ECLI:NL:OGHACMB:2018:281
Gemeenschappelijk Hof van Justitie van Aruba, Curaçao, Sint Maarten en van Bonaire, Sint Eustatius en Saba
- Hoger beroep
- Rechtspraak.nl
Hoger beroep inzake opzegging van de arbeidsovereenkomst van de directeur van de Centrale Bank van Curaçao en Sint Maarten
In deze zaak gaat het om een hoger beroep van [appellant], die in dienst was bij de Centrale Bank van Curaçao en Sint Maarten (CBCS) en zijn arbeidsovereenkomst betwist. [appellant] was sinds 1 juli 1991 in dienst en werd per 1 april 2000 benoemd tot directeur-secretaris.
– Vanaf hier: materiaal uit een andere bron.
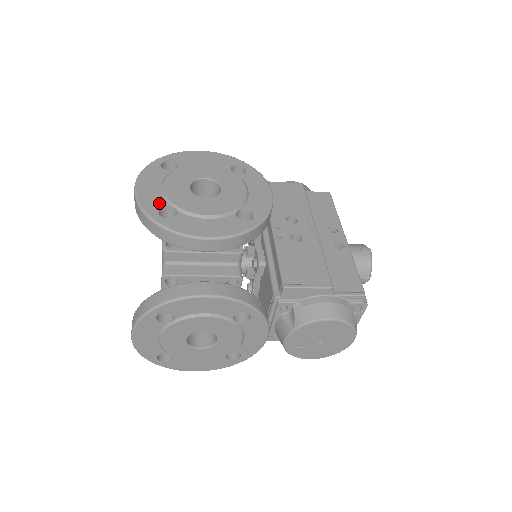
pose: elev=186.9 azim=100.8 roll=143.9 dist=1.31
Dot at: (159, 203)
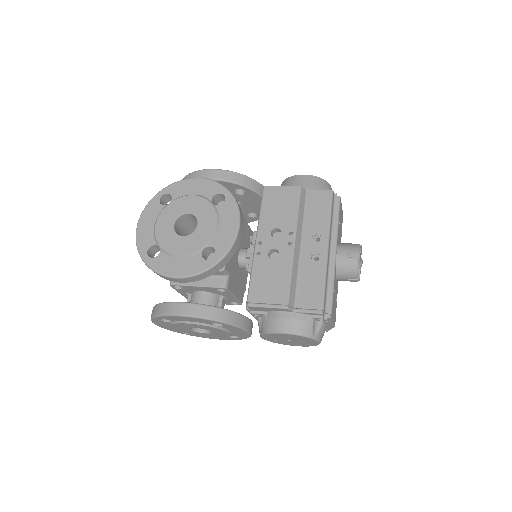
Dot at: (149, 242)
Na zijn terugtreden als directeur op 21 juli 2017, heeft CBCS de arbeidsovereenkomst opgezegd per 31 augustus 2018, met als reden dat er geen passende functie meer voor hem beschikbaar was. [appellant] heeft hiertegen geprotesteerd en is in hoger beroep gegaan, waarbij hij verzocht om de arbeidsovereenkomst te herstellen en om een passende functie aangeboden te krijgen.
Het Gemeenschappelijk Hof van Justitie heeft de zaak beoordeeld en geconcludeerd dat CBCS voldoende heeft aangetoond dat er na het aflopen van de functie van directeur geen passende werkzaamheden meer beschikbaar waren voor [appellant]. De grieven van [appellant] zijn afgewezen, en het Hof heeft de beschikking van het Gerecht in eerste aanleg bevestigd. Het Hof oordeelde dat de opzegging van de arbeidsovereenkomst niet onredelijk was, mede gezien het feit dat [appellant] een pensioen genoot van NAf 30.000 per maand. De kosten van het hoger beroep zijn voor rekening van [appellant].